He added, “But the father, Clyde Trask, he got married a year later to a woman named Marilyn Smith.” William spoke the word “Smith” with disdain. “And he stayed married to her for fifty years. They had some boys together.”
I reached and squeezed his hand. I said, “Pillie, we’re going to get this all figured out. We’re going to deal with everything, don’t you worry.”
He said, “Well, you deal with things, that’s for sure.”
I said, “Are you kidding? I don’t deal with anything!”
And he said, “Lucy. You deal with everything.”
* * *
In the taxi on the way back to my apartment that night I thought how I had left William in a similar way, only with more warning. And I had not taken anything except for some of my clothes. But I had told him I wanted to move out. I had told him that I had an image of myself as a bird, folded up in a box, living with him. He could not understand that, and I do not blame him. I got a small apartment just a few blocks away from the brownstone we lived in in Brooklyn then. But I did not move out for almost a year, and then when he was at work one day—it was a Monday and I picked up the phone and I called a mattress store and within two hours a mattress had been delivered to my tiny apartment, and I thought: Oh God, Lucy. Or maybe I didn’t think anything. I was just terrified. So I put a bunch of things in a garbage bag and I walked the garbage bag over, and I bought one pan at a drugstore and also one fork and one plate. And I called William and I told him I had moved out.
I always remember his voice that day. He said, “You have?” His voice was so small. “You’ve moved out?”
* * *
—
It was good of him, I thought in the taxi, not to remind me of this today.
* * *
—
I also thought about Estelle, and I thought—I assumed this—that she could not have done this if she was not involved with another man. I had not mentioned that to William. I wondered who he was, if he was the theater fellow she had said to that night in the kitchen, “Are you bored to death?” It made me angry to think of her. Jesus, I thought, I can’t stand you. She had hurt William, and I couldn’t stand her for that.
* * *
—
About Catherine, I did not think a great deal right then. I was more concerned with that empty apartment that William was inside right now. Although in my distress for him, some kind of unpleasantness I felt toward Catherine emerged as well.
* * *
The night I found out about William’s affairs—he had been having more than one—our girls were in bed, they were teenagers by then, and it was around midnight, and he finally told me, in small bits of information and then larger ones. Two days earlier I had found a credit card receipt that I had taken from his pocket to prepare the shirt for the cleaners; it had been for a dinner for apparently two people—this is what the price seemed like to me—at a restaurant in the Village, and he had told me that he was working late that night. I was scared as I showed him the receipt and asked him about it. When he saw the receipt he (I thought) seemed taken aback, but he said that a woman he worked with was having trouble so he had had dinner with her. Why hadn’t he told me? I cannot now remember what he said, but it was reassuring and it had assuaged me—sort of. (For a few years at that point I had had dreams that he was cheating on me, and every time I told him William would speak to me kindly and say, “I have no idea why you would be dreaming that.”) But that evening we had had friends over and the woman of the couple went up on the roof with me to have her cigarette and she told me she had been having an affair with a man in Los Angeles. “The sex is great,” she said, inhaling. “The sex is amazing.”
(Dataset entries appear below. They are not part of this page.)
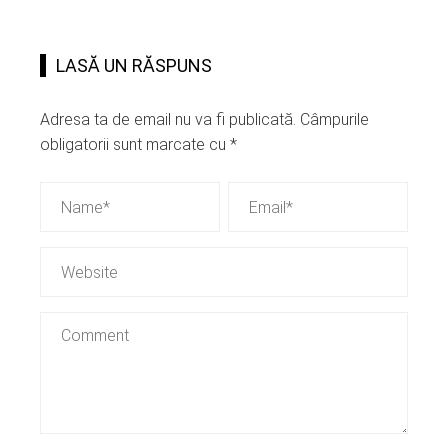
LASĂ UN RĂSPUNS
Adresa ta de email nu va fi publicată.
Câmpurile
obligatorii sunt marcate cu
*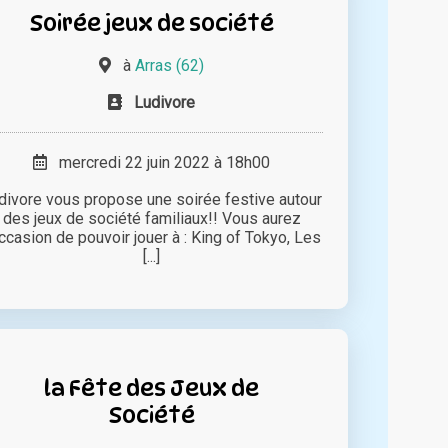
Soirée jeux de société
à
Arras (62)
Ludivore
mercredi 22 juin 2022 à 18h00
divore vous propose une soirée festive autour
des jeux de société familiaux!! Vous aurez
occasion de pouvoir jouer à : King of Tokyo, Les
[...]
la Fête des Jeux de
Société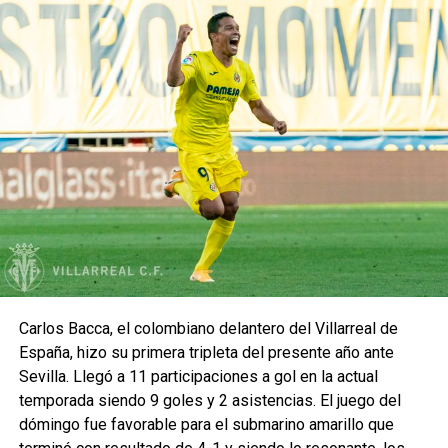
Carlos Bacca, el colombiano delantero del Villarreal de
España, hizo su primera tripleta del presente año ante
Sevilla. Llegó a 11 participaciones a gol en la actual
temporada siendo 9 goles y 2 asistencias. El juego del
dómingo fue favorable para el submarino amarillo que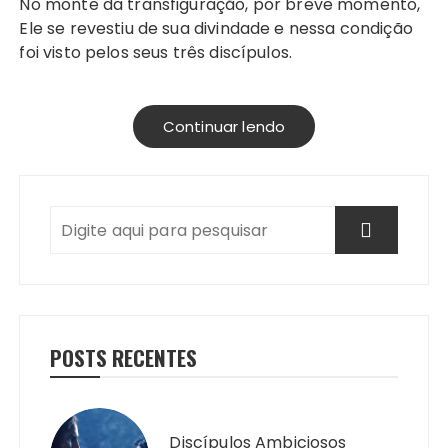
No monte da transfiguração, por breve momento,
Ele se revestiu de sua divindade e nessa condição
foi visto pelos seus três discípulos.
Continuar lendo
POSTS RECENTES
Discípulos Ambiciosos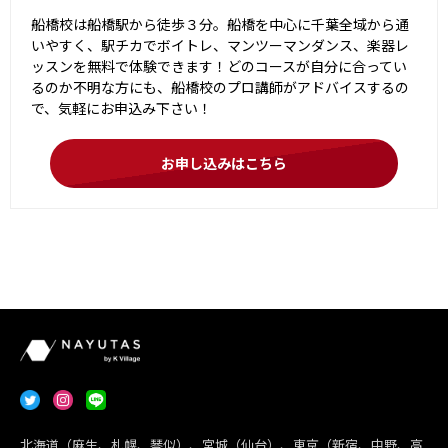
船橋校は船橋駅から徒歩３分。船橋を中心に千葉全域から通
いやすく、駅チカでボイトレ、マンツーマンダンス、楽器レ
ッスンを無料で体験できます！どのコースが自分に合ってい
るのか不明な方にも、船橋校のプロ講師がアドバイスするの
で、気軽にお申込み下さい！
お申し込みはこちら
北海道（麻生、札幌、琴似）、宮城（仙台）、東京（新宿、中野、高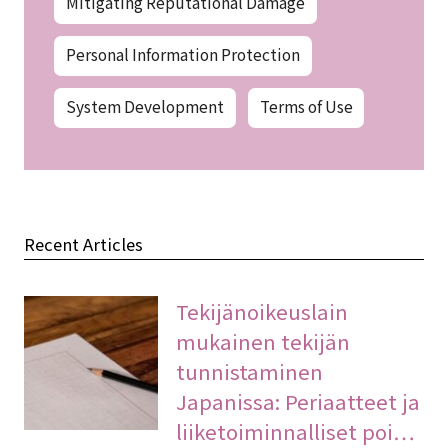
Mitigating Reputational Damage
Personal Information Protection
System Development
Terms of Use
Recent Articles
Tekijänoikeuslain
mukainen tekijän
tunnistaminen
Japanissa: Periaatteet ja
liiketoiminnalliset poi…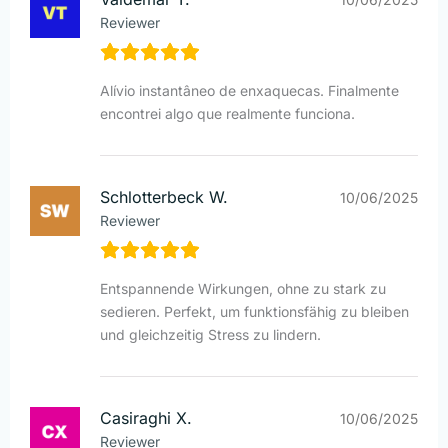
Reviewer
Alívio instantâneo de enxaquecas. Finalmente
encontrei algo que realmente funciona.
Schlotterbeck W.
10/06/2025
Reviewer
Entspannende Wirkungen, ohne zu stark zu
sedieren. Perfekt, um funktionsfähig zu bleiben
und gleichzeitig Stress zu lindern.
Casiraghi X.
10/06/2025
Reviewer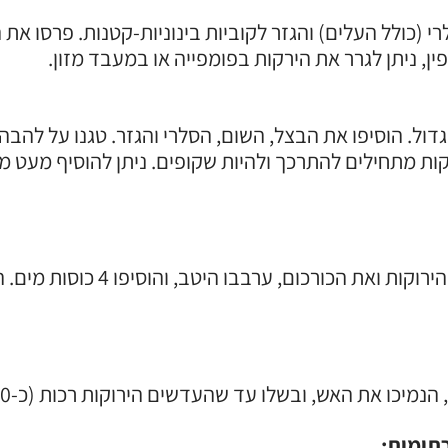
 (כולל העלים) והגזר לקוביות בינוניות-קטנות. פרסו את 
ין, ניתן לגרר את הירקות בפומפייה או במעבד מזון.
גדול. הוסיפו את הבצל, השום, הסלרי והגזר. טגנו על להבה
ת הכורכום, ערבבו היטב, והוסיפו 4 כוסות מים. הביאו לרתיחה.
מיכו את האש, ובשלו עד שהעדשים הירוקות רכות (כ-30-40 דקות).
תומות: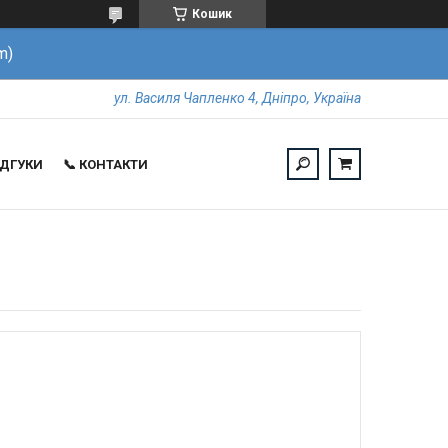
Кошик
m)
ул. Василя Чапленко 4, Дніпро, Україна
ВІДГУКИ
📞 КОНТАКТИ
And when she said that to me I knew. About William. I don’t know why, but that was the moment I knew, and when we came downstairs I looked at William and I believe he saw in my look that I knew, and we waited for the guests to leave and then the girls to go to bed, and I told him what the woman had said, and after a while he confessed. First to one, and then to a couple of others. There was a woman that William worked with that he seemed to care for especially, although he said he was not in love with any of them. But he did not tell me about Joanne for another three months. And when he told me about Joanne I thought I might die. I had already thought I would die hearing about the other women. But this woman, Joanne, had been in our house countless times, she had brought the girls to see me in the hospital one summer when I was sick, she had been a friend of mine as well as my husband’s.